Most sections include a “Did you know?” commentary that brings the science alive. For instance, did you know that red mangrove propagules — what we called sea pencils as kids — can survive for a year before they float to a beach where they can root? And fire coral isn’t really coral, it’s a hydroid more closely related to jellyfish than the living reef it so closely resembles.
And the scaredy cats out there will be pleased to know that broken seashells cause more lacerations than sharks — and you’re more likely to be killed by a falling coconut than eaten by a shark.
But while this is a fun book to take to the beach, it’s serious science too. It was written by Blair Witherington, a researcher with the Florida Fish and Wildlife Research Institute, and illustrated by his wife Dawn. Their other books, also available from Pineapple Press, include Florida’s Seashells, Living Beaches of Georgia and the Carolinas and Seashells of Georgia and the Carolinas.
Most Floridians recognize the names of women whose love of nature helped preserve our state’s natural resources, like Rachel Carson, Marjory Stoneman Douglas, Marjorie Kinnan Rawlings and Anne Morrow Lindbergh. “Great Women Exploring Nature: How Wild Florida Influenced their Lives” is a series of short biographies on those leading ladies as well as lesser-known but influential players.

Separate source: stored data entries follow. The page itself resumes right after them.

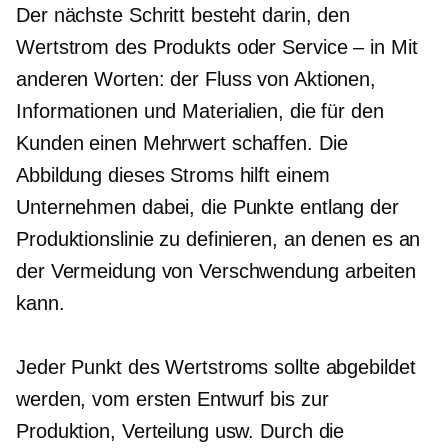
Der nächste Schritt besteht darin, den
Wertstrom des Produkts oder
Service – in
Mit
anderen Worten: der Fluss von Aktionen,
Informationen und Materialien, die für den
Kunden einen Mehrwert schaffen. Die
Abbildung dieses Stroms hilft einem
Unternehmen dabei, die Punkte entlang der
Produktionslinie zu definieren, an denen es an
der Vermeidung von Verschwendung arbeiten
kann.
Jeder Punkt des Wertstroms sollte abgebildet
werden, vom ersten Entwurf bis zur
Produktion, Verteilung usw. Durch die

The easy-to-read chapters are both interesting and inspiring. Few women of those times were encouraged to become activists, particularly on topics like conservation and ecology. Authors like Nora Hurston and Harriet Beecher Stowe are most often recognized for accomplishments beyond conservation but both were deeply connected to natural Florida. I was particularly fascinated to read about women I’d never heard of, even though I’ve lived here all my life:
Written by Dunedin businesswoman Linda Taylor, Great Women Exploring Nature also encourages its readers to learn more about these amazing women with recommended readings and places to explore.
Bay Soundings usually reviews new books that our readers probably haven’t had a chance to peruse, but we chose to include Patrick D. Smith’s “A Land Remembered” when Florida Monthly magazine readers named it their favorite book for the 10th year in a row. I loved it when it was first published in 1984, and it was even more enjoyable re-reading it wearing a “reviewer’s hat.”
Starting in 1858 when the MacIvey family arrived in a state with wide-open prairies and virgin forests, the book tracks the clan through 1968 as the third generation recognizes that growth for growth’s sake has not been a good choice.
My favorite sections are marked with a series of Post-Its – but there were too many to really highlight in this short space. Suffice it to say that there were sections where I laughed out loud, held my breath until the heroes survived yet another near-catastrophe, and delighted in descriptions of birds, plants and animals that no longer roam the wide-open spaces Smith describes so well. (I cringed at the vivid portrayal of swarming mosquitoes though.)
And if you still haven’t decided you need to read (or re-read) A Land Remembered, check out Jeff Klinkenberg’s column in the St. Petersburg Times earlier this year about the book’s amazing author.